March 14 (Bloomberg) -- A benchmark gauge of U.S. credit risk dropped for a sixth straight day in the longest stretch of declines since December after the Federal Reserve raised its assessment of the world’s largest economy.
The Markit CDX North America Investment Grade Index of credit-default swaps, which investors use to hedge against losses on corporate debt or to speculate on creditworthiness, fell 1.1 basis points to a mid-price of 90.9 basis points at 4:44 p.m. in New York, according to Markit Group Ltd. Credit-default swaps on Citigroup Inc.’s subordinated debt fell to the lowest level since August.
The swaps gauge slid to an eight-month low a day after the Fed said yesterday that the U.S. labor market is gathering strength and refrained from new actions to lower borrowing costs. The central bank also said that 15 of the 19 largest U.S. banks could maintain adequate capital levels even in a severe recession.

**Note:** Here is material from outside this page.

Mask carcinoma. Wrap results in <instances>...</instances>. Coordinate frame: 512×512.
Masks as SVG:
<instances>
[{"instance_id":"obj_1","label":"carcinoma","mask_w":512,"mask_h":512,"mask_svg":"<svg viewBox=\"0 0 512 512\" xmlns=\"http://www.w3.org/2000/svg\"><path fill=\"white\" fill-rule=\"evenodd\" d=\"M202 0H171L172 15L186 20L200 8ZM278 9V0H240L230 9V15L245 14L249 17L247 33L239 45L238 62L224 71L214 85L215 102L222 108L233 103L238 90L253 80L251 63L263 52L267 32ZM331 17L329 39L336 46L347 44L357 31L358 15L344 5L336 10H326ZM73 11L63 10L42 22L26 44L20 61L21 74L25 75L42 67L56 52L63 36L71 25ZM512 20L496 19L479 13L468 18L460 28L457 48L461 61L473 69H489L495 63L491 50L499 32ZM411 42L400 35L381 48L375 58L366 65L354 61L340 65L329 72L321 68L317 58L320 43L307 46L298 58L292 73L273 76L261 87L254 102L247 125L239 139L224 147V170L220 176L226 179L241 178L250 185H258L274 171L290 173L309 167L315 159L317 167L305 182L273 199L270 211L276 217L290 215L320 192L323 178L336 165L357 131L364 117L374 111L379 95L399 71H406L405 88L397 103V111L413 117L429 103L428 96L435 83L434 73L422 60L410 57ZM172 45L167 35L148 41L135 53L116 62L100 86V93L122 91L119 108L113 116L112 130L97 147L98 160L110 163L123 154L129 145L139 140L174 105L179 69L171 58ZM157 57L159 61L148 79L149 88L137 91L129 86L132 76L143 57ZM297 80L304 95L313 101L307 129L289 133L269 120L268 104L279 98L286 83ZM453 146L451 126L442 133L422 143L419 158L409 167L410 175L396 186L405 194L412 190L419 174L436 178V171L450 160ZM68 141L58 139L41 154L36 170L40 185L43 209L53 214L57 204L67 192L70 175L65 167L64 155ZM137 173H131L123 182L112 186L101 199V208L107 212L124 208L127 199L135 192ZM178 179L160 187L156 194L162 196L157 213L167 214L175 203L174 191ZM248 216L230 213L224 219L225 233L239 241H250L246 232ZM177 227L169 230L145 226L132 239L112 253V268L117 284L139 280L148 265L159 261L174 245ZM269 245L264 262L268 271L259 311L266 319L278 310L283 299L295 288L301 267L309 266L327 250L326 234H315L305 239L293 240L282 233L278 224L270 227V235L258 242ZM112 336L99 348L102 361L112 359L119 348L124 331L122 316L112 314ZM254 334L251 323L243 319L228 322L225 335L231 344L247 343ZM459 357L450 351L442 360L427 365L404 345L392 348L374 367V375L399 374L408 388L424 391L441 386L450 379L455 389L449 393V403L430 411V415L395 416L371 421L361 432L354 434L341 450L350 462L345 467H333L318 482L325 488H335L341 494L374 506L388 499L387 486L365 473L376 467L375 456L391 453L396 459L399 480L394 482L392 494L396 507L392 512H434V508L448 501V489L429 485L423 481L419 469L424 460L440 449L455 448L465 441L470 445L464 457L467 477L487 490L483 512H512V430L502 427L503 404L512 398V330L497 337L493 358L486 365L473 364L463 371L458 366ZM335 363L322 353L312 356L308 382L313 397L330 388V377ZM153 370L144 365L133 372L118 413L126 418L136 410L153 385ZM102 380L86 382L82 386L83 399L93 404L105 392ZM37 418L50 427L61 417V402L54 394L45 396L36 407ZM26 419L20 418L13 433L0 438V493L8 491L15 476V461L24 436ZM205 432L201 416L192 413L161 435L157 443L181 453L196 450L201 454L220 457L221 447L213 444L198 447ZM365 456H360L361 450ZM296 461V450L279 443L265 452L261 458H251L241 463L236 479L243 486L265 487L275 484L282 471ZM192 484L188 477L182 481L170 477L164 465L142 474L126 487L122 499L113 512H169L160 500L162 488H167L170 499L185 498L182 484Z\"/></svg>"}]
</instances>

The index, which typically falls as investor confidence improves and rises as it deteriorates, touched 90.8 basis points, the lowest level since July 8.
Credit-default swaps tied to Citigroup’s subordinated debt declined, easing 15.1 basis points to 260 basis points, according to data provider CMA, which is owned by CME Group Inc. and compiles prices quoted by dealers in the privately negotiated market. Subordinated debt falls lower in a company’s capital structure and is paid after senior debt in a bankruptcy. A basis point equals $1,000 annually on a contract protecting $10 million of debt.
The Fed objected yesterday to New York-based Citigroup’s capital plan, which may have included a request for a higher dividend, in a test of how 19 of the nation’s biggest lenders would fare in a severe economic slump.
“The company can weather a pretty drastic stress test and still come out relatively unscathed,” said Adam Steer, an analyst at Brookfield Investment Management Inc., whose parent, Brookfield Asset Management Inc., oversees about $150 billion in assets. “They’re not going to be allowed to return as much wealth to shareholders that could otherwise be used to benefit bondholders.”
Contracts on Goldman Sachs Group Inc. senior debt declined 8.8 basis points to 221.3, and those on Wells Fargo & Co. decreased 4.5 basis points to 80.5, CMA data show. Credit-default swaps on Morgan Stanley fell 13.4 basis points to 297.6. Credit swaps pay the buyer face value if a borrower fails to meet its obligations, less the value of the defaulted debt.
“If regulatory handcuffs prevent Citi from paying dividends to stockholders, bondholders should rejoice,” said Bonnie Baha, head of the global developed credit group at DoubleLine Capital LP in Los Angeles.